● SELECTED EXTRACT:
=====

David Mytton (01:48): And how should developers try and convince their team to care about it then? If you've got an individual developer who's really interested in the privacy aspects, but they're always competing business needs. And depending on where you're working, how should someone think about that?

Cate Huston (02:03): Yeah. I mean I'd encourage people to think not about what they can add, but what they can remove. Like, what analytics frameworks have been added? What are you really getting from them? And what do you really need? And all of the things that you add to an application. For example, add to the bill time, add to slow things down. And many of them, for what purpose? There's so many apps that are getting shipped with so many different analytics frameworks embedded, all tracking different things. I am very skeptical that anyone's getting that amount of value there, relative to the cost of what it's adding to the app.

But then the second thing... I think this is why what Apple's been doing is so important. Because, they ask the app not to track things. It's not clear that many apps are obeying it. But actually the threat of not making it through the App Store process, has always been one of the strongest levers that developers have had to do the right thing. And so now it's like, well, we have to respect this setting. Because otherwise, we can be rejected from the App Store. And that's a strong starting point.

David Mytton (03:03): So that's the benevolent dictatorship model I suppose, of someone like Apple, who's got the power to force that. Even though there's not really any code level or programmatic enforcement of it. It's just a preference box to the user. It's forcing the developers to be better.

Cate Huston (03:17): Well just because they can't now or don't now, doesn't mean that they won't be able to. And they also have the privacy nutrition labels, and those were pretty telling.

David Mytton (03:29): Yeah. So you saw all the apps update those, and then there were some companies that didn't update for a while because they were still thinking -

Cate Huston (03:35): Yeah. I wonder why. It's such a mystery.

David Mytton (03:39): Okay. So where would you advise developers to start, if they wanted to build privacy as a core feature into their product?

Cate Huston (03:46): Yeah. So I think looking at metrics is a really good place to start. For example, we don't track our users. We have anonymous metrics. And so what we can know is, how many times certain things were done. But we can't know who did them, and what they were doing at the time when they did it. So this does make some things harder. So sometimes, tracking down crashes is a bit more like being a detective. But mostly, it's good enough information for us to make informed decisions. And this is why my first set was, delete your analytics frameworks. Or at least some of them. Just delete one, to start with. Maybe another one next month. People are collecting all this data, but they don't use it. They can't use it, and they don't know what to do with it.

And if you start from this different mindset of, we're going to collect nothing. What do we actually need to make decisions? What anonymous metrics would help us make decisions? Mostly about... For example, the relative importance of a feature. So if we know the fire button gets tapped X number of times a day, that helps us know that the fire button is a useful feature. And whether it gets tapped more than the bookmarks button, for example. That is enough information to make a lot of the decisions that you need to make, to implement your product roadmap. And we don't need to know anything about people's real behavior or any of their personal information, to have those metrics.

=====

● STORED DATA:
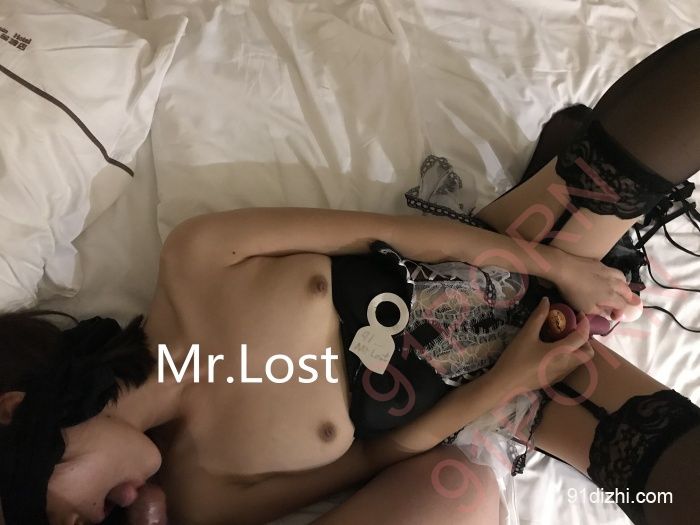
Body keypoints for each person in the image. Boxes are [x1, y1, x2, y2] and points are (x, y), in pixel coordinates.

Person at [1, 28, 699, 525]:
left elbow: (387, 234)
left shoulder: (196, 259)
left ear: (13, 412)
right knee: (673, 486)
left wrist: (558, 266)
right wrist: (504, 382)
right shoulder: (203, 496)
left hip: (501, 251)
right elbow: (380, 456)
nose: (76, 524)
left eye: (49, 512)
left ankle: (566, 183)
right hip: (525, 393)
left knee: (644, 138)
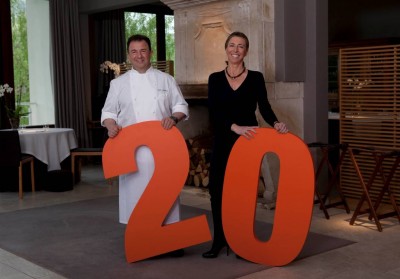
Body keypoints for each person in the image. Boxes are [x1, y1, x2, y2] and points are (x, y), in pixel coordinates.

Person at [202, 31, 289, 259]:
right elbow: (214, 113)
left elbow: (265, 107)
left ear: (246, 51)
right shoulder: (215, 79)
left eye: (241, 46)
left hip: (249, 141)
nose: (236, 49)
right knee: (217, 190)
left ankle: (240, 240)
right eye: (232, 45)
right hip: (224, 138)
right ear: (226, 48)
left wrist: (276, 123)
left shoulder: (256, 78)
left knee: (243, 191)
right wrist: (234, 127)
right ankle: (219, 240)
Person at [101, 34, 188, 256]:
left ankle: (168, 240)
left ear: (150, 52)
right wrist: (111, 126)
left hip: (162, 150)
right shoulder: (118, 83)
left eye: (143, 51)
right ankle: (141, 239)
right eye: (134, 52)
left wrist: (174, 118)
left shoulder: (166, 80)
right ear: (129, 55)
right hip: (132, 152)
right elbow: (109, 112)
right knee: (136, 194)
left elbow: (181, 106)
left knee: (165, 194)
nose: (139, 55)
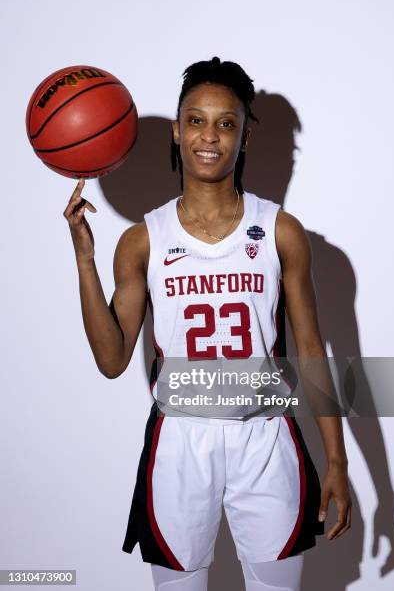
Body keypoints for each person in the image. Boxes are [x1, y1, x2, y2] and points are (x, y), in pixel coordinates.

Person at [63, 57, 352, 591]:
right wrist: (84, 259)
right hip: (179, 439)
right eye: (196, 120)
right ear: (176, 131)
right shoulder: (142, 240)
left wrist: (337, 460)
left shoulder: (280, 232)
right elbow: (110, 361)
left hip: (266, 437)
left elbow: (312, 350)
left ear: (245, 137)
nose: (210, 137)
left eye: (226, 123)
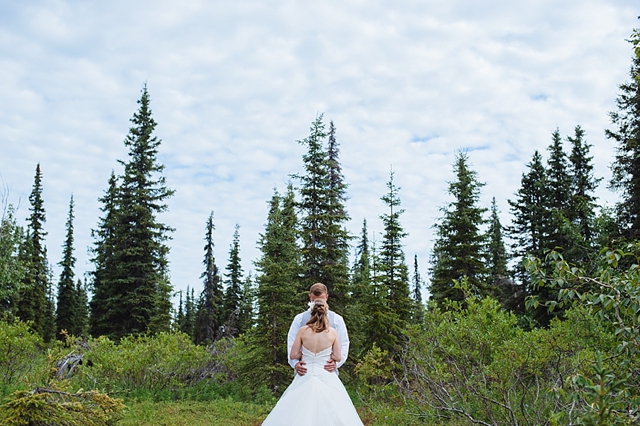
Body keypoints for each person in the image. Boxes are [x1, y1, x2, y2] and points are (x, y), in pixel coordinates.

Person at [261, 299, 364, 425]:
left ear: (311, 312)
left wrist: (303, 353)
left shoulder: (303, 331)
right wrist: (327, 354)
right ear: (326, 313)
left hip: (306, 373)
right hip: (325, 373)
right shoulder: (332, 333)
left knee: (296, 410)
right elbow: (338, 356)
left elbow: (293, 354)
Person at [287, 283, 349, 376]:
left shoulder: (337, 319)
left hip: (328, 371)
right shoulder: (299, 319)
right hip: (304, 371)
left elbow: (344, 343)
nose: (317, 304)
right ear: (310, 298)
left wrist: (336, 364)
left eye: (320, 300)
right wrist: (295, 363)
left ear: (326, 297)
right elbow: (291, 342)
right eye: (314, 301)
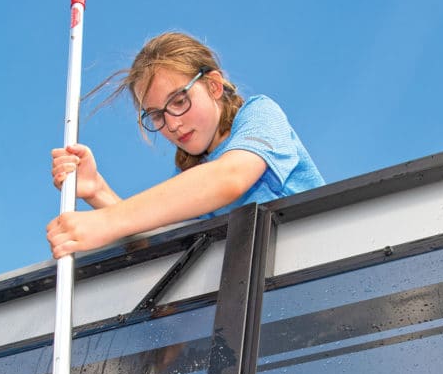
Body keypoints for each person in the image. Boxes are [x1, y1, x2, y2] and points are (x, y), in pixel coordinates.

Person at [47, 32, 324, 259]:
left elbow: (230, 177)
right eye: (157, 115)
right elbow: (159, 245)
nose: (173, 124)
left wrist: (107, 222)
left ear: (214, 86)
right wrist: (98, 190)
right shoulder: (191, 181)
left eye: (179, 101)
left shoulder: (260, 115)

=====

● WORK TO COMPLETE: Print the part of the privacy interview that begins at the words "Cate Huston (03:35): Yeah." and stops after the words "into their product?".

● OUTPUT FOR THIS EXERCISE:
Cate Huston (03:35): Yeah. I wonder why. It's such a mystery.

David Mytton (03:39): Okay. So where would you advise developers to start, if they wanted to build privacy as a core feature into their product?